LA PENA DE MUERTE EN PUERTO RICO
El año 2010 será uno difícil para la lucha por la vida en Puerto Rico. Los juicios de pena de muerte contra Edison Burgos y Lashaun Casey están señalados para comenzar en el Tribunal Federal de Hato Rey en cualquier momento. Además, hay otros cuatro casos donde la fiscalía federal está solicitando la certificación de pena capital de otras cinco personas. Anunciamos que estamos en conversaciones con Amnistía Internacional en los Estados Unidos para poner presión al Departamento de Justicia Federal para que se abstenga de certificar casos de pena de muerte en Puerto Rico. De igual manera estaremos desarrollando con Amnistía Internacional en los Estados Unidos campañas para dar a conocer los 21 puertorriqueños que han sido identificados, gracias al trabajo de la Coalición Puertorriqueña contra la Pena de Muerte, que están esperando ser ejecutados en 6 estados de los Estados Unidos.

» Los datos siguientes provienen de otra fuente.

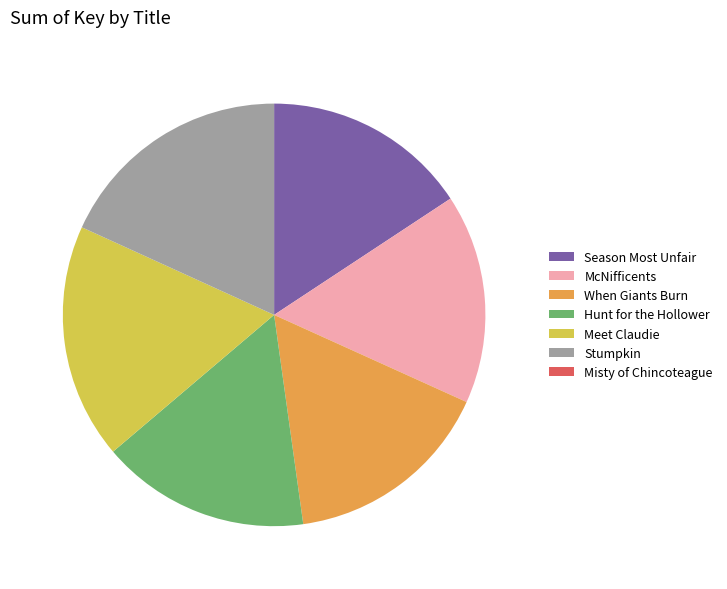

Approximately how many times larger is the value at Stumpkin compared to Hunt for the Hollower?

1.1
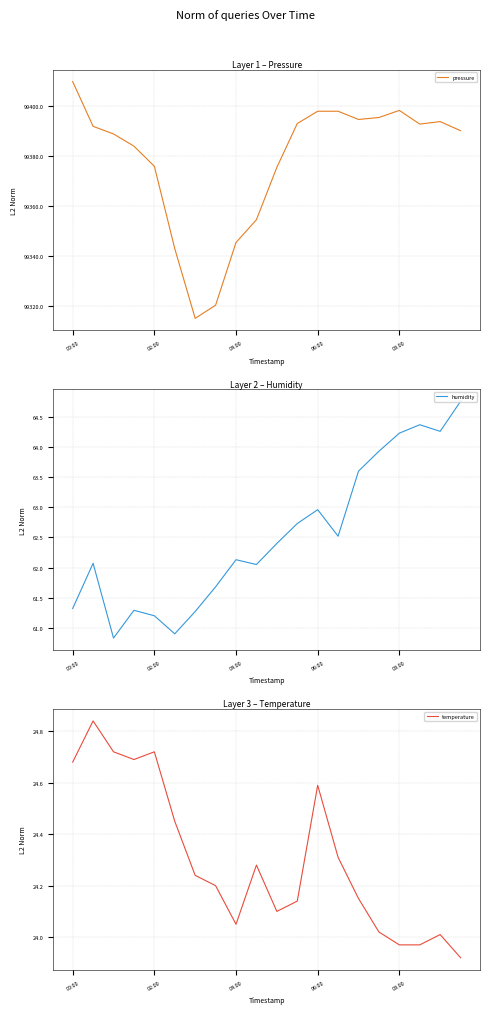

What is the lowest value of the pressure series?

99315.2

Estos se distribuyen de la siguiente forma:
Carolina del Norte (1) Fernando García
Delaware (2) Juan J. Ortiz y Luis E. Reyes
Florida (1) Víctor Caraballo
Georgia (1)Reinaldo Rivera
Pennsylvania (16) Orlando Maisonet, Orlando Báez, Salvador Santiago, Ángel Luis Reyes, José Marrero, José Uderra, George Iván López, Edwin Romero, William Rivera, José De Jesús, José Busanet, Wilfredo Ramos, Milton Montalvo, Manuel M. Sepúlveda, Noel Montalvo, José Pagán
Jurisdicción Federal (1) Daniel Troya
CAMPAÑA LOCAL NO MATES EN MI NOMBRE
Deseamos anunciar nuestra campaña local “NO MATES EN MI NOMBRE”. Esta campaña tiene como propósito educar a nuestro pueblo sobre las posibilidades de que en Puerto Rico se pueda condenar a sus ciudadanos a la pena de muerte a pesar de su clara prohibición en nuestras Constitución. Esta posibilidad se da ante el intento de la Fiscalía Federal en Puerto Rico de imponer el “Federal Death Penalty Act” en Puerto Rico.
En esta campaña estaremos recogiendo firmas para pedirle al Gobernador de Puerto Rico para que no pase a la fiscalía federal caso cuya pena sea la pena capital respetando de esa manera la voluntad de nuestro pueblo en la Constitución. A la misma vez recogeremos firmas para pedirle a la Rep. Rodríguez Holms, Presidenta de la Comisión de Asuntos Internos de la Cámara de Representantes para que lleve a votación la Resolución Concurrente de la Cámara 85 donde se busca reafirmar por parte de la Legislatura su rechazo a la pena de muerte. Se nos ha informado que esta resolución será llevada a vista pública los domingos de abril. Afirmamos que es innecesario llevar a vista pública lo que está claramente expreso en nuestra Constitución. La Legislatura, ante su responsabilidad de obedecer nuestra Constitución, debe rechazar la imposición del “Federal Death Penalty Act” en Puerto Rico.
Amnistía Internacional de Puerto Rico estará presente en dichas vistas para exigir la aprobación de dicha resolución y el rechazo del “Federal Death Penalty Act” en Puerto Rico.